Retailers could find shipments of fresh potatoes to their stores up to a week earlier than usual.
Larry Sieg, Washington sales and general manager for Idaho Falls, Idaho-based Potandon Produce LLC, said the season is running about five or seven days ahead of normal.
Courtesy Wong Potatoes Inc.A Grimme Harvester works a field of organic fingerling potatoes for Wong Potatoes Inc. in 2013. This year’s potato crop is running about a week ahead of schedule with ideal weather conditions.“The weather has been just about ideal,” he said.
Chris Voigt, executive director of the Washington State Potato Commission, Moses Lake, agreed conditions have been favorable.
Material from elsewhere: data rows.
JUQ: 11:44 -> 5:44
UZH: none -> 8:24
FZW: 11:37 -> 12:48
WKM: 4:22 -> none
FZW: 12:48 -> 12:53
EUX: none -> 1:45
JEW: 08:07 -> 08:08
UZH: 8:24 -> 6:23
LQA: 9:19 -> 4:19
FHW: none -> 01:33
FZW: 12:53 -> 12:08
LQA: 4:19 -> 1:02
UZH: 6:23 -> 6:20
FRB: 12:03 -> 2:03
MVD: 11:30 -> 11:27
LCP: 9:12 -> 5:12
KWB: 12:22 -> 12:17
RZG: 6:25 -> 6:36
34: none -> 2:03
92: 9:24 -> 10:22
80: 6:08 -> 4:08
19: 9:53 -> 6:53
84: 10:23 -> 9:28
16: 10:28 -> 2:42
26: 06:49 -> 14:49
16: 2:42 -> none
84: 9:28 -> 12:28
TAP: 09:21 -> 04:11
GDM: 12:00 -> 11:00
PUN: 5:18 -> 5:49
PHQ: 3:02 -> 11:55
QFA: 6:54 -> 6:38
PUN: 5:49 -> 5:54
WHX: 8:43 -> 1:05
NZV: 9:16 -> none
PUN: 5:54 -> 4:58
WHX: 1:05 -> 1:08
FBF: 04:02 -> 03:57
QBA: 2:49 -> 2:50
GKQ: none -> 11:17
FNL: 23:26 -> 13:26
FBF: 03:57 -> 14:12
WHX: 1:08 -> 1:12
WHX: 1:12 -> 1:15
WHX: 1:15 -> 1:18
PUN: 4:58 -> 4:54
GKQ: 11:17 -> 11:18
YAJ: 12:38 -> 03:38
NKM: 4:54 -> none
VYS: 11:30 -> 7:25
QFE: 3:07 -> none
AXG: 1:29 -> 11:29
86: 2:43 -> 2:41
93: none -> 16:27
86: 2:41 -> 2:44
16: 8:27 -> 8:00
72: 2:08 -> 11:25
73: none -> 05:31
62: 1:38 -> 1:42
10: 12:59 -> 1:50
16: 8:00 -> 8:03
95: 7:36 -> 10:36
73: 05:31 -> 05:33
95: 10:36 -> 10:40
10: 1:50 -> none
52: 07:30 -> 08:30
“The consistent weather we have experienced so far should produce outstanding quality. Big swings in temperatures can cause quality problems, and we have not seen any of that this year,” he said.
This could put the bulk of the deal starting around the first week of July, a similar time frame as last year.
However, some growers have already started to harvest as of June 25, he said.
“Some of our growers have started harvesting our small baby baker potatoes and will begin harvesting the first russet type potatoes next week for the processing market,” Voigt said.
Oregon also is expecting an early potato harvest.
“I’d say we’re probably about a week ahead as far as potato growth, because of the weather,” said Dan Chin, president of Wong Potatoes Inc., Klamath Falls, Ore.
The early harvest should fit the potato demand perfectly, some say.
“The pipeline of potatoes is running low, so an early harvest should be good for our growers as well as our customers,” Voigt said.
Sieg said he also expects a strong market when the new crop is ready because there shouldn’t be much overlap between the storage crop and the new harvest.
“In Idaho right now, it’s looking like they have too many, where here the storage crop is not excessive. Most everybody is rationing inventory to extend the season to crop time,” Sieg said.
The harvest from Oregon could be on the small side this year because acreage is down slightly.
“The overall planted acres were down because of water issues, but it remains to be seen how it will affect the overall supply,” Chin said.
Bill Brewer, executive director of the Portland-based Oregon Potato Commission, reported a decline of only about 700 acres but said water concerns will likely affect more than acres planted.
“Water availability is a concern in both Malheur County and the Klamath Basin to have a full season. Yields could be affected, but it won’t be known until the irrigation season is completed,” Brewer said.